### Task description
Restate the whole of the data verbatim, omitting nothing.

:: Records for processing

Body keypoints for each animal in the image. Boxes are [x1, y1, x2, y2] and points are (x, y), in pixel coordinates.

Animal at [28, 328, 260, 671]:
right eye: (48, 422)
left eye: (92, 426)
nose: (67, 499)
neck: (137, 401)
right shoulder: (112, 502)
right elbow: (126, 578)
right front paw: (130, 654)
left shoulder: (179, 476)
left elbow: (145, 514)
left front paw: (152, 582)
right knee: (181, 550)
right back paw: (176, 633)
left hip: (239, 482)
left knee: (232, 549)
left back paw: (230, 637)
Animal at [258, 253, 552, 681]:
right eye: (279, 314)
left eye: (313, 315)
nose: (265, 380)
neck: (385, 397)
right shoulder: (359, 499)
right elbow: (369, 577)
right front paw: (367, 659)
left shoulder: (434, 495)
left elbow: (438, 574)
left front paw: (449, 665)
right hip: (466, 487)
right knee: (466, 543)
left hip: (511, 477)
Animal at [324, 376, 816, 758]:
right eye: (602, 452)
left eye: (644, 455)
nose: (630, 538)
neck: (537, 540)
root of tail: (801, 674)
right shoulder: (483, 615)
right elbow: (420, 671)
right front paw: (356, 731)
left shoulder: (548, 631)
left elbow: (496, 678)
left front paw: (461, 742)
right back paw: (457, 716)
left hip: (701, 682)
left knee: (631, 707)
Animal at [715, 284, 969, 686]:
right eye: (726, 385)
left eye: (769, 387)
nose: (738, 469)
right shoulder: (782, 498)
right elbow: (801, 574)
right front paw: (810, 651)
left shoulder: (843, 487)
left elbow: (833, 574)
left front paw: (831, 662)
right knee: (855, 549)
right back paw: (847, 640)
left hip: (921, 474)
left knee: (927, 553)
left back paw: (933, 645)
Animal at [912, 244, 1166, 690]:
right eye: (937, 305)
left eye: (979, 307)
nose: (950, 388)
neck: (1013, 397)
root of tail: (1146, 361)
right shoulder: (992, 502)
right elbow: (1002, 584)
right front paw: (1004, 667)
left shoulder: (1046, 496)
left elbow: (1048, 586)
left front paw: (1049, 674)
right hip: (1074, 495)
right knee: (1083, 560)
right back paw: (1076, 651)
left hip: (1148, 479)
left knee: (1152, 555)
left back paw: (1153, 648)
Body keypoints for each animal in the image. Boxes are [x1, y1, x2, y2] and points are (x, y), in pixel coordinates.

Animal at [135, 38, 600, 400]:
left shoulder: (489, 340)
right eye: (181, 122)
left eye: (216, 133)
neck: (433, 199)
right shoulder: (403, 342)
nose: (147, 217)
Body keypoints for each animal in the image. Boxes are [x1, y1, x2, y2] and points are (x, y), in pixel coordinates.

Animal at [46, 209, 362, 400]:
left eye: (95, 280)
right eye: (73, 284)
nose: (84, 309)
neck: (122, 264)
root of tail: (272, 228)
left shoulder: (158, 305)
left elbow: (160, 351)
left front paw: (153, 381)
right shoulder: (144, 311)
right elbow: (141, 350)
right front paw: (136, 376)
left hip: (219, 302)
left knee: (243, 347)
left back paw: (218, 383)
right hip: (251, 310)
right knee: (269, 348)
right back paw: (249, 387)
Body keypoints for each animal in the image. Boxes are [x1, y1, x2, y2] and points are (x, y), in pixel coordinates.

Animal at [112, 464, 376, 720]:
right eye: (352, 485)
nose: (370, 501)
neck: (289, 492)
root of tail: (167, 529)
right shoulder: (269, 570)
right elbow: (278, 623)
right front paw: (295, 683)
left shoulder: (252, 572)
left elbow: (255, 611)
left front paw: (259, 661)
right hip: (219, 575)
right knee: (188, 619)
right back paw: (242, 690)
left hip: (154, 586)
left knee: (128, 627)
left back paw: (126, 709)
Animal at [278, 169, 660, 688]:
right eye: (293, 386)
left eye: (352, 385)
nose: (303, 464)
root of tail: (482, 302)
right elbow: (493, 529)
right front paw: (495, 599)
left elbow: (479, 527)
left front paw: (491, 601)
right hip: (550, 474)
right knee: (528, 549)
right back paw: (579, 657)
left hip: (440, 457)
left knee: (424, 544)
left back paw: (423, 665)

::::

### Your response
Body keypoints for each animal in the image. Boxes are [x1, y1, x2, y2] and points are (x, y), in pixel coordinates.

Animal at [28, 328, 260, 671]:
right eye: (48, 422)
left eye: (92, 426)
nose: (67, 499)
neck: (137, 401)
right shoulder: (112, 502)
right elbow: (126, 578)
right front paw: (130, 654)
left shoulder: (179, 476)
left elbow: (145, 514)
left front paw: (152, 582)
right knee: (181, 550)
right back paw: (176, 633)
left hip: (239, 482)
left knee: (232, 549)
left back paw: (230, 637)
Animal at [258, 253, 552, 681]:
right eye: (279, 314)
left eye: (313, 315)
nose: (265, 380)
neck: (385, 397)
right shoulder: (359, 499)
right elbow: (369, 577)
right front paw: (367, 659)
left shoulder: (434, 495)
left elbow: (438, 574)
left front paw: (449, 665)
right hip: (466, 487)
right knee: (466, 543)
left hip: (511, 477)
Animal at [324, 376, 816, 758]:
right eye: (602, 452)
left eye: (644, 455)
nose: (630, 538)
neck: (537, 540)
root of tail: (801, 674)
right shoulder: (483, 615)
right elbow: (420, 671)
right front paw: (356, 731)
left shoulder: (548, 631)
left elbow: (496, 678)
left front paw: (461, 742)
right back paw: (457, 716)
left hip: (701, 682)
left knee: (631, 707)
Animal at [715, 284, 969, 686]:
right eye: (726, 385)
left eye: (769, 387)
nose: (738, 469)
right shoulder: (782, 498)
right elbow: (801, 574)
right front paw: (810, 651)
left shoulder: (843, 487)
left elbow: (833, 574)
left front paw: (831, 662)
right knee: (855, 549)
right back paw: (847, 640)
left hip: (921, 474)
left knee: (927, 553)
left back paw: (933, 645)
Animal at [912, 244, 1166, 690]:
right eye: (937, 305)
left eye: (979, 307)
nose: (950, 388)
neck: (1013, 397)
root of tail: (1146, 361)
right shoulder: (992, 502)
right elbow: (1002, 584)
right front paw: (1004, 667)
left shoulder: (1046, 496)
left elbow: (1048, 586)
left front paw: (1049, 674)
right hip: (1074, 495)
right knee: (1083, 560)
right back paw: (1076, 651)
left hip: (1148, 479)
left knee: (1152, 555)
left back paw: (1153, 648)
Body keypoints for each animal in the image. Boxes are [x1, y1, x2, y2] and points are (x, y), in pixel coordinates.

Animal at [135, 38, 600, 400]:
left shoulder: (489, 340)
right eye: (181, 122)
left eye: (216, 133)
neck: (433, 199)
right shoulder: (403, 342)
nose: (147, 217)
Body keypoints for each animal in the image. Boxes are [x1, y1, x2, y2] and points are (x, y), in pixel coordinates.

Animal at [46, 209, 362, 400]:
left eye: (95, 280)
right eye: (73, 284)
nose: (84, 309)
neck: (122, 264)
root of tail: (272, 228)
left shoulder: (158, 305)
left elbow: (160, 351)
left front paw: (153, 381)
right shoulder: (144, 311)
right elbow: (141, 350)
right front paw: (136, 376)
left hip: (219, 302)
left knee: (243, 347)
left back paw: (218, 383)
right hip: (251, 310)
right knee: (269, 348)
right back paw: (249, 387)
Body keypoints for each animal in the image. Boxes are [x1, y1, x2, y2] and points are (x, y), in pixel coordinates.

Animal at [112, 464, 376, 720]:
right eye: (352, 485)
nose: (370, 501)
neck: (289, 492)
root of tail: (167, 529)
right shoulder: (269, 570)
right elbow: (278, 623)
right front paw: (295, 683)
left shoulder: (252, 572)
left elbow: (255, 611)
left front paw: (259, 661)
right hip: (219, 575)
right knee: (188, 619)
right back paw: (242, 690)
left hip: (154, 586)
left knee: (128, 627)
left back paw: (126, 709)
Animal at [278, 169, 660, 688]:
right eye: (293, 386)
left eye: (352, 385)
nose: (303, 464)
root of tail: (482, 302)
right elbow: (493, 529)
right front paw: (495, 599)
left elbow: (479, 527)
left front paw: (491, 601)
right hip: (550, 474)
right knee: (528, 549)
right back paw: (579, 657)
left hip: (440, 457)
left knee: (424, 544)
left back paw: (423, 665)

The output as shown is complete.